After everything is in place, your source tree should look roughly like this:

~/android/
├── art/                    # Android Runtime (ART)
├── bionic/                 # C library, math, and dynamic linker
├── build/                  # Build system (Soong, Make)
├── device/
│   └── oneplus/
│       ├── guacamoleb/     # Device tree (your clone)
│       └── sm8150-common/  # Platform-common device tree (your clone)
├── frameworks/             # Android framework (Java APIs)
├── hardware/
│   └── oplus/              # Hardware abstraction (your clone)
├── kernel/
│   └── oneplus/
│       └── sm8150/         # Kernel source (your clone)
├── out/                    # Build output (generated during build)
├── packages/               # System apps
├── vendor/
│   └── oneplus/
│       ├── guacamoleb/     # Device vendor blobs (your clone)
│       └── sm8150-common/  # Platform vendor blobs (your clone)
└── ...

The build system ingests all of this and produces a single flashable image.
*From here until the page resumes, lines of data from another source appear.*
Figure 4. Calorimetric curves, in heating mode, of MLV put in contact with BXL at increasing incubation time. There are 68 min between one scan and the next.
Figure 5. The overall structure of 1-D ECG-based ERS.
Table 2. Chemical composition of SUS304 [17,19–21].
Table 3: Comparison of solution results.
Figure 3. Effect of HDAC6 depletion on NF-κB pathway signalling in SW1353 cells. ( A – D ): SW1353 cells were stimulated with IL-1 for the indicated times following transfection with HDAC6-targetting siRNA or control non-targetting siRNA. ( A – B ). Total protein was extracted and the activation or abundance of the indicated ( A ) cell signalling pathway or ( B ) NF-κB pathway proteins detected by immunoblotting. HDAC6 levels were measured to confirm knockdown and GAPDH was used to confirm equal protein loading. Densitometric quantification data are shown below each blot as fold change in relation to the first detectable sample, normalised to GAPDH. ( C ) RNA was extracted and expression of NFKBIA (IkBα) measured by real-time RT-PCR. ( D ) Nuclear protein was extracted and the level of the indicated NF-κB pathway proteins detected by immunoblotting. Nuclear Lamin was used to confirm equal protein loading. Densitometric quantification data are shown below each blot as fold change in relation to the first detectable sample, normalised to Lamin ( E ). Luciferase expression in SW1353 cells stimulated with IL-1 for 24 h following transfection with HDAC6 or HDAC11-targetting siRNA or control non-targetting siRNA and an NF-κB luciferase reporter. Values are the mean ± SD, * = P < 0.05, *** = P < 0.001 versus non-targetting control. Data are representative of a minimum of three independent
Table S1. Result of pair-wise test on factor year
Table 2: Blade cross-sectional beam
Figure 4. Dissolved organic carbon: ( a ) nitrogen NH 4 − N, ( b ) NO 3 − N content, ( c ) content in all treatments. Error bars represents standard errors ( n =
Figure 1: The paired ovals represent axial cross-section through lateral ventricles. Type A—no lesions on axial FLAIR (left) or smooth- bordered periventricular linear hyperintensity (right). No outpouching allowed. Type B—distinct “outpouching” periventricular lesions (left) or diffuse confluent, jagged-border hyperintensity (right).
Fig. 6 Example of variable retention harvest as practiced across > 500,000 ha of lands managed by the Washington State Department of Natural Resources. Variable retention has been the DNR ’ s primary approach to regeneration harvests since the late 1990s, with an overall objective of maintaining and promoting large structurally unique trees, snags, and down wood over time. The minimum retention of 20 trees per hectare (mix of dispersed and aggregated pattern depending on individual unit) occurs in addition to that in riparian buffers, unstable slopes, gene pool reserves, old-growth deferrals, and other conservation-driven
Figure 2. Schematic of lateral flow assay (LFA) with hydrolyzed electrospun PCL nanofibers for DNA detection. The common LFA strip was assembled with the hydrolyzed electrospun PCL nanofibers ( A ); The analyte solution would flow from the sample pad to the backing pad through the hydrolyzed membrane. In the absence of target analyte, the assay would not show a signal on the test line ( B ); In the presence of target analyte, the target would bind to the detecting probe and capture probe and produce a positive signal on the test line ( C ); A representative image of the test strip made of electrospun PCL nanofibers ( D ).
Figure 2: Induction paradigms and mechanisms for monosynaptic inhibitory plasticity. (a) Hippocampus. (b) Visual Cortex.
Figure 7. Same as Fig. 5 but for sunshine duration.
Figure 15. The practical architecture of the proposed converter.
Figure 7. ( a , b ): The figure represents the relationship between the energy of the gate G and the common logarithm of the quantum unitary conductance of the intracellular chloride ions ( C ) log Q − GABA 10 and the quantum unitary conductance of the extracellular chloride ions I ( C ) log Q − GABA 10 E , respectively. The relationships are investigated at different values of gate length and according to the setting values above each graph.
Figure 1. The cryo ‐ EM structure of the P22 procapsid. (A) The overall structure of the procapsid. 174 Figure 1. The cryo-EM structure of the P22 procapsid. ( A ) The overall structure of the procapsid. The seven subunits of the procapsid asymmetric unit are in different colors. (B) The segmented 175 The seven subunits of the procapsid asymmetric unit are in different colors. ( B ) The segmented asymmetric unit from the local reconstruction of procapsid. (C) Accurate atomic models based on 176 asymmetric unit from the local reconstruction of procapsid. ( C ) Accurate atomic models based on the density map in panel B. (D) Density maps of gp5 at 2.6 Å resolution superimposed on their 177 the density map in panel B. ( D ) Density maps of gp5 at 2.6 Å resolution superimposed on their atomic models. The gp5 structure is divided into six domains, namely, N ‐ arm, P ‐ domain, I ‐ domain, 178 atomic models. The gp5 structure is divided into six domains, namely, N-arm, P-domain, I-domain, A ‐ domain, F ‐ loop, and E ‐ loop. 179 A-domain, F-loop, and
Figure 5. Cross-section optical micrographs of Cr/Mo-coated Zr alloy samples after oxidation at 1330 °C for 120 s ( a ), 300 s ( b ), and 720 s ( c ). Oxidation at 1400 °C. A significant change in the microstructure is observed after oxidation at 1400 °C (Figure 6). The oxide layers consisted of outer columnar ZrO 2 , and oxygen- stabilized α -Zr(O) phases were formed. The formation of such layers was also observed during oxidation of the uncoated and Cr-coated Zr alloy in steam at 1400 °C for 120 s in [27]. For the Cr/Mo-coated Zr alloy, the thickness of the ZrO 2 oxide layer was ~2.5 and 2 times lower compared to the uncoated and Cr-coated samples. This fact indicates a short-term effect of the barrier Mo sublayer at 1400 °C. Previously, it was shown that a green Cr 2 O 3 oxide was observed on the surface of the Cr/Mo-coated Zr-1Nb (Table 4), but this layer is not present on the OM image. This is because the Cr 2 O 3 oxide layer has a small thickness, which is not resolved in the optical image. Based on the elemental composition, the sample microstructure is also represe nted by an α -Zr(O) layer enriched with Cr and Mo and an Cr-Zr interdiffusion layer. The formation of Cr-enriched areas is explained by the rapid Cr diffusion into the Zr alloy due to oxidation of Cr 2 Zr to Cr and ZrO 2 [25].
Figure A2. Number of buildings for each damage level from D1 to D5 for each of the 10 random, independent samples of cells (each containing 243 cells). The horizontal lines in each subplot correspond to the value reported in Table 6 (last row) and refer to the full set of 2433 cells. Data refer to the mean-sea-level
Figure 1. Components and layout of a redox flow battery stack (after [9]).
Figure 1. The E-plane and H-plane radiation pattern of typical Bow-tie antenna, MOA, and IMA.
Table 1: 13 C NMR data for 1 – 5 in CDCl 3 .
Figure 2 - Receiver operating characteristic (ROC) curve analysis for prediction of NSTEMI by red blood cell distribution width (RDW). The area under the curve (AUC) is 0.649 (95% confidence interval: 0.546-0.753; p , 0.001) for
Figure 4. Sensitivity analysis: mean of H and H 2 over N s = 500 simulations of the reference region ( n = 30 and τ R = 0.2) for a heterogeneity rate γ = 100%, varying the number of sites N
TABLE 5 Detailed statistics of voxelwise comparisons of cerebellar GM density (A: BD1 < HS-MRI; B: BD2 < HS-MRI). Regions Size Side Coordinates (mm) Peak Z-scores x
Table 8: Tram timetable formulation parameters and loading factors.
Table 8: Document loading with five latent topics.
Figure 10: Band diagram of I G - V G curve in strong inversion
The device tree is the glue that tells the build system which kernel, which blobs, and which feature flags to use.


Tips for Long-Term Maintenance

  • Use repo sync regularly. LineageOS is actively developed. Weekly syncs keep you current.
  • Don't edit files in the source tree directly unless you intend to maintain a patch. Changes will be overwritten on the next sync. Use proper Android patch management (topic branches + repo upload) if you want to contribute upstream.
  • Monitor your disk. The out/ directory grows with every build. make clobber reclaims it when needed.
  • Save your log.txt files. When asking for help in forums or Telegram groups, a build log is essential context. The LineageOS Telegram and XDA thread for guacamoleb are good resources.
  • Check the LineageOS wiki for guacamoleb — device-specific guidance there applies here too.